▶ _Problem to solve_
Copy out the records below verbatim, from their first line through the line holding "left hip: (518, 270, 1)", both included.

##### Supplied material

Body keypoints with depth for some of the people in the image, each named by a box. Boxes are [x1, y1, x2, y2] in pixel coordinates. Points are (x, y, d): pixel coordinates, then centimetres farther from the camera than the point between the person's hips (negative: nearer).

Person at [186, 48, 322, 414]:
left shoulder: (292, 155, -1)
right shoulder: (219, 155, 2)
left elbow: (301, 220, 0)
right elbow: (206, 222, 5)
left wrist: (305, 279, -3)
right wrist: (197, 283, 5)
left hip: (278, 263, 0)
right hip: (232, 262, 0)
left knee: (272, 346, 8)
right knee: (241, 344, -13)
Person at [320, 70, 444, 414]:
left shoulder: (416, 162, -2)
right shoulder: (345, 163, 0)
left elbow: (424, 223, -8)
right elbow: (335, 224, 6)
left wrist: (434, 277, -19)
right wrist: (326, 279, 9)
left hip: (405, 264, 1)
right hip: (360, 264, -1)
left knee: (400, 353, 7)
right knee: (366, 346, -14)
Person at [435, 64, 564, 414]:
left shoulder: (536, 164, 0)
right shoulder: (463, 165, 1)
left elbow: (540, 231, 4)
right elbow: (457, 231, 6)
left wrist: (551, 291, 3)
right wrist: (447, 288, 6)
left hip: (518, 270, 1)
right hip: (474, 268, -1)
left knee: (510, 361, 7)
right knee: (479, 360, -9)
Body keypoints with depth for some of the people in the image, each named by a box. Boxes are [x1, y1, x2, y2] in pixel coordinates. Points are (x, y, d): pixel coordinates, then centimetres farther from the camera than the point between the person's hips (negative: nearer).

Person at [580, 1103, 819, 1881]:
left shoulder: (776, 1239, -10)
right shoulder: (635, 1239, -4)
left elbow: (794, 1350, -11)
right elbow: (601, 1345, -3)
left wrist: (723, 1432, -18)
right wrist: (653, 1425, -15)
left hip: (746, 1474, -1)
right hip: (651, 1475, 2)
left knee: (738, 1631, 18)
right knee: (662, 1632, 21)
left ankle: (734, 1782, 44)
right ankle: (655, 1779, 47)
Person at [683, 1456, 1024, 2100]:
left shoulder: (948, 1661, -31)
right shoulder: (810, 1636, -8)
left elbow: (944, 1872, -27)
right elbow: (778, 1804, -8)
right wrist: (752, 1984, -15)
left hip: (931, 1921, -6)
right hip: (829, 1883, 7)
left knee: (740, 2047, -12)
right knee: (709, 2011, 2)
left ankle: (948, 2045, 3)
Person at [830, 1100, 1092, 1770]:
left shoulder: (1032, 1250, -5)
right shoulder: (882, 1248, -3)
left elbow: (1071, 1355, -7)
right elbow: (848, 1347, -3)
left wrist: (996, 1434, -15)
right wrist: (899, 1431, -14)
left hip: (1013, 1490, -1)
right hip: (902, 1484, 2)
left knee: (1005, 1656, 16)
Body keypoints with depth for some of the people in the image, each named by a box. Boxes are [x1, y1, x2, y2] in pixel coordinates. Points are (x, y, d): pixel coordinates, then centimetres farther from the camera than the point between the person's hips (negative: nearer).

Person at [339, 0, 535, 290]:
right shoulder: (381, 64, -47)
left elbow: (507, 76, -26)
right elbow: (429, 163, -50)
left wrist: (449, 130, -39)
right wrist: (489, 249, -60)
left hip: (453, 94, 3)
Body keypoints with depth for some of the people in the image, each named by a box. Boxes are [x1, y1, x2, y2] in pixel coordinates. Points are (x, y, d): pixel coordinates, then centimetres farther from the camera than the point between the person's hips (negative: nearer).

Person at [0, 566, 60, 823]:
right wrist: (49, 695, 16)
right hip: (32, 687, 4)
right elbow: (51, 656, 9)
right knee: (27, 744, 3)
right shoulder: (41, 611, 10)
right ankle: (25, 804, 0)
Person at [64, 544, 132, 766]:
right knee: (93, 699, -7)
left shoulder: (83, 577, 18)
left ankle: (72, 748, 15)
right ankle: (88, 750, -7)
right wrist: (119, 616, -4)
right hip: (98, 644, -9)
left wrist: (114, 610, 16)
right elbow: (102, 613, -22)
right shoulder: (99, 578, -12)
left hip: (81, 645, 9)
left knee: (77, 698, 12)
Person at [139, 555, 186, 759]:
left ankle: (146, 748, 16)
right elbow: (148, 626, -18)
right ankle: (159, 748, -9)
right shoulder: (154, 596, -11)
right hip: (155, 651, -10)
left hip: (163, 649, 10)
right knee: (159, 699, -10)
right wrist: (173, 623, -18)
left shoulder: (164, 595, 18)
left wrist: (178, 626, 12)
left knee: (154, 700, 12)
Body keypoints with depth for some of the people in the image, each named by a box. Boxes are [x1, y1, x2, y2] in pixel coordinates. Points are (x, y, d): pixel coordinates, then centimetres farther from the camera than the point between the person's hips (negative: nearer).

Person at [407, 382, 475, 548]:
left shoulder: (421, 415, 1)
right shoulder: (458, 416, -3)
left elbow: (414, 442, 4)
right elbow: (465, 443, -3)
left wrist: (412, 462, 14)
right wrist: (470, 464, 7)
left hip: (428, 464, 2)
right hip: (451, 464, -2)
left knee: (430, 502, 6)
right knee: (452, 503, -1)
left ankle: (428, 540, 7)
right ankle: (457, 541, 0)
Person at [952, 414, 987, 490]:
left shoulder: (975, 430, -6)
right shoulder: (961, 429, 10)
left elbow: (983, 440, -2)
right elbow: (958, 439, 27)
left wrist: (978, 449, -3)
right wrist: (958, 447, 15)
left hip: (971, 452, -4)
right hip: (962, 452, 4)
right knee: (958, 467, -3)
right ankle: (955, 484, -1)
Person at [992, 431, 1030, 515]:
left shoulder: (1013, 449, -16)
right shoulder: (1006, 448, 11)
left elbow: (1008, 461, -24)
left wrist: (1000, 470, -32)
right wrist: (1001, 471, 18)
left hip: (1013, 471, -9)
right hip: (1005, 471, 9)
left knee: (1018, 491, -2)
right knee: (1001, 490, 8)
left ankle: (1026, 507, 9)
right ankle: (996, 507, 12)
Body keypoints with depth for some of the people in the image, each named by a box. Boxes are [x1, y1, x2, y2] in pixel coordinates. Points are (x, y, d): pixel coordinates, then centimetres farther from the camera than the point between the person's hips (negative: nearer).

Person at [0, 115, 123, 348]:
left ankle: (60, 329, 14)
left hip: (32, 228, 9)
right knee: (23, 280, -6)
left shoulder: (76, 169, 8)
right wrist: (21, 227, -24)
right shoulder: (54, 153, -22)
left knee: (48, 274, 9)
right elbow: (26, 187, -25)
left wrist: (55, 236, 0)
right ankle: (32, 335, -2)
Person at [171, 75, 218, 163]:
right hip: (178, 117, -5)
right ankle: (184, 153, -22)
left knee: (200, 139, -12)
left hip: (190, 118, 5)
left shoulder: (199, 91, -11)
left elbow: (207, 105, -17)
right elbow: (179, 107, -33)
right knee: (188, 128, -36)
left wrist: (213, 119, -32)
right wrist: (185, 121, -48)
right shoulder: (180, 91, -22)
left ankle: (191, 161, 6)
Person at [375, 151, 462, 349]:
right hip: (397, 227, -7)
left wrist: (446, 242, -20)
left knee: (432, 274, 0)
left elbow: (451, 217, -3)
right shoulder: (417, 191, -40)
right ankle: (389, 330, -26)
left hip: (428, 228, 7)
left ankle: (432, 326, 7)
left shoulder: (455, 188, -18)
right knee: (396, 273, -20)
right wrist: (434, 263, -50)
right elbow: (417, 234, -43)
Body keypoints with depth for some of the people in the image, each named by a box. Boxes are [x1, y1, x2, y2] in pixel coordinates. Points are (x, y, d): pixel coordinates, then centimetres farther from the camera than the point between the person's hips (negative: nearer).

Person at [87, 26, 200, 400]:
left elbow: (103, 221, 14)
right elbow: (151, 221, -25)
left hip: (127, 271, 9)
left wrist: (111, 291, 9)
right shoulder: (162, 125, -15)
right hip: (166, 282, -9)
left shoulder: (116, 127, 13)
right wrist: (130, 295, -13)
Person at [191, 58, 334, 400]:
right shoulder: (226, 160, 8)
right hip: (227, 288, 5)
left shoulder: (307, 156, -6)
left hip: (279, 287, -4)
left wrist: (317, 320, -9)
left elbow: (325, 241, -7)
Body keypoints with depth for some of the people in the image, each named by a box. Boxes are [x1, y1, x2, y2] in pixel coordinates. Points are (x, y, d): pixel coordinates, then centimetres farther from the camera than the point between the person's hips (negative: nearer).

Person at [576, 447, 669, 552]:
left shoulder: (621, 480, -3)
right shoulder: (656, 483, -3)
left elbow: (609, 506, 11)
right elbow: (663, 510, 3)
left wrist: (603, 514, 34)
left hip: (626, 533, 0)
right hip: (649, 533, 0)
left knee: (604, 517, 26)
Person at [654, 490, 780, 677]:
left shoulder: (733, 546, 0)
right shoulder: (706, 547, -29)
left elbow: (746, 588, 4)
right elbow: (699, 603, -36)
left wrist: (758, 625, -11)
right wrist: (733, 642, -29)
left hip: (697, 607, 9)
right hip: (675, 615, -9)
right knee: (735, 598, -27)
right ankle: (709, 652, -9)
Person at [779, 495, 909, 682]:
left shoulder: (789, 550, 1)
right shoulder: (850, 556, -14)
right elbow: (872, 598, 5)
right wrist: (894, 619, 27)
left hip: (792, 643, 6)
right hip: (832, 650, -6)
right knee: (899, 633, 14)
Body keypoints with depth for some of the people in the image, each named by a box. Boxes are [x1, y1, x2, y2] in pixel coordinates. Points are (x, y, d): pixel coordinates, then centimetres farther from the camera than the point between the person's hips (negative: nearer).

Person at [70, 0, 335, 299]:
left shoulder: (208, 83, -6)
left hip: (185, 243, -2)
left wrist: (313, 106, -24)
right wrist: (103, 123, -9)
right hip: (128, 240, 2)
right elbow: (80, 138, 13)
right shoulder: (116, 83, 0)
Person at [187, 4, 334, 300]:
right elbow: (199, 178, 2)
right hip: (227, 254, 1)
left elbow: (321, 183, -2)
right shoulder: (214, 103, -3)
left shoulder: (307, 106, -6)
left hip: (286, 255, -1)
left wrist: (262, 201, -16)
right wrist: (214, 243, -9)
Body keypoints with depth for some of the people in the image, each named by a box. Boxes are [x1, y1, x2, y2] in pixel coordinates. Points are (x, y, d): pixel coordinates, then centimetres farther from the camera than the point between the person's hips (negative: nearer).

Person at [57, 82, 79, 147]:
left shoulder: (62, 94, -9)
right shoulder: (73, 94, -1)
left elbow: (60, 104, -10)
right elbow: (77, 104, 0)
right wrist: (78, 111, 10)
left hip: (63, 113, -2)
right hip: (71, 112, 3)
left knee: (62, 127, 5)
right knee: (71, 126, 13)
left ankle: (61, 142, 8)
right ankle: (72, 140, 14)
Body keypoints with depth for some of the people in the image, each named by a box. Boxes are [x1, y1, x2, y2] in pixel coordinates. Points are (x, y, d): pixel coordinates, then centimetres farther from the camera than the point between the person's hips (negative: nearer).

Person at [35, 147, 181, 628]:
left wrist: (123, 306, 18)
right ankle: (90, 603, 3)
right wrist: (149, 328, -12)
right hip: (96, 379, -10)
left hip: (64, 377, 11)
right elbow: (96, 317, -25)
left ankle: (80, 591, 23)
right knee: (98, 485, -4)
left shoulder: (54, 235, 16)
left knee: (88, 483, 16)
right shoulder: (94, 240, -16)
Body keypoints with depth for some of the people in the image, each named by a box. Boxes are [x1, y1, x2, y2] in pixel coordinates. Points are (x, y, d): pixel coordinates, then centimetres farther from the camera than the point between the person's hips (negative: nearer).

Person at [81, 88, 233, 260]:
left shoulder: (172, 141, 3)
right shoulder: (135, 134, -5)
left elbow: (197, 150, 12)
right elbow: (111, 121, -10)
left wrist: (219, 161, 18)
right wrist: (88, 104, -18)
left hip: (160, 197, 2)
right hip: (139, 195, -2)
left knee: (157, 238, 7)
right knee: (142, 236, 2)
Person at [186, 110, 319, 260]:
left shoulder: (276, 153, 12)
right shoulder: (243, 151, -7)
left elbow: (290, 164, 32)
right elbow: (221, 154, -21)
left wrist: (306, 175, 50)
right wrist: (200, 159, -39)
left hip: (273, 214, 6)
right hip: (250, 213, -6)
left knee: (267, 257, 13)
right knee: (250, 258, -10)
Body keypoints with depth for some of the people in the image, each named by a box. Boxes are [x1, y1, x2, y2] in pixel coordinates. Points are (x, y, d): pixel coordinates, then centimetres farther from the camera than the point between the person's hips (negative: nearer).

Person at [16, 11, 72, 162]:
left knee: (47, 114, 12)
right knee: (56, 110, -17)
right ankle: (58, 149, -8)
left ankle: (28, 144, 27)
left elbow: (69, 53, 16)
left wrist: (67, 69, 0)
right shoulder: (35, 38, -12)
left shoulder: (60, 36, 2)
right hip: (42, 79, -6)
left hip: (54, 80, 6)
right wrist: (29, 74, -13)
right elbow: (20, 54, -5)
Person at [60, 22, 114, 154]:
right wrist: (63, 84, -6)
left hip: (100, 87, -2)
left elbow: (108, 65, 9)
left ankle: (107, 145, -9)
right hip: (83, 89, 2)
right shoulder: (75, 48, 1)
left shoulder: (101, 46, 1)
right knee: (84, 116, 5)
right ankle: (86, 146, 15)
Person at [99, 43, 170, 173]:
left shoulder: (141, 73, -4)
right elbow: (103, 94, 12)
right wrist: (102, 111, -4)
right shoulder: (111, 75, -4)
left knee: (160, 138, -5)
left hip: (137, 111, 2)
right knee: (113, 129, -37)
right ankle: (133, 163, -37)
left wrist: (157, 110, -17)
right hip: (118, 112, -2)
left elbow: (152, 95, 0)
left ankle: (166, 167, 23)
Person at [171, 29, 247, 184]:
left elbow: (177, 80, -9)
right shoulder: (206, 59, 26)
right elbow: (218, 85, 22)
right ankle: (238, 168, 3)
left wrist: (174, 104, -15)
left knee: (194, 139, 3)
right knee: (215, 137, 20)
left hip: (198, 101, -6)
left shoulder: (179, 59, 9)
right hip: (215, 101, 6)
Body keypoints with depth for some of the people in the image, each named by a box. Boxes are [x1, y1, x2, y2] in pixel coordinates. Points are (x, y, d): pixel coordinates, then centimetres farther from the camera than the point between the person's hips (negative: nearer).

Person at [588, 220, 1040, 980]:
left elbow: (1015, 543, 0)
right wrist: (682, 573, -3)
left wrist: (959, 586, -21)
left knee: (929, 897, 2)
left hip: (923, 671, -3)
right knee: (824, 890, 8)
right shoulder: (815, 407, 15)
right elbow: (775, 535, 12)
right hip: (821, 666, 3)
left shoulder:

##########

▶ _Solution to this problem_
Body keypoints with depth for some of the people in the image, each named by a box. Boxes are [x1, y1, x2, y2] in pixel coordinates. Points are (x, y, d): pixel coordinates, then centimetres farther from the camera than the point between the person's hips (negative: nearer).

Person at [186, 48, 322, 414]:
left shoulder: (292, 155, -1)
right shoulder: (219, 155, 2)
left elbow: (301, 220, 0)
right elbow: (206, 222, 5)
left wrist: (305, 279, -3)
right wrist: (197, 283, 5)
left hip: (278, 263, 0)
right hip: (232, 262, 0)
left knee: (272, 346, 8)
right knee: (241, 344, -13)
Person at [320, 70, 444, 414]:
left shoulder: (416, 162, -2)
right shoulder: (345, 163, 0)
left elbow: (424, 223, -8)
right elbow: (335, 224, 6)
left wrist: (434, 277, -19)
right wrist: (326, 279, 9)
left hip: (405, 264, 1)
right hip: (360, 264, -1)
left knee: (400, 353, 7)
right knee: (366, 346, -14)
Person at [435, 64, 564, 414]:
left shoulder: (536, 164, 0)
right shoulder: (463, 165, 1)
left elbow: (540, 231, 4)
right elbow: (457, 231, 6)
left wrist: (551, 291, 3)
right wrist: (447, 288, 6)
left hip: (518, 270, 1)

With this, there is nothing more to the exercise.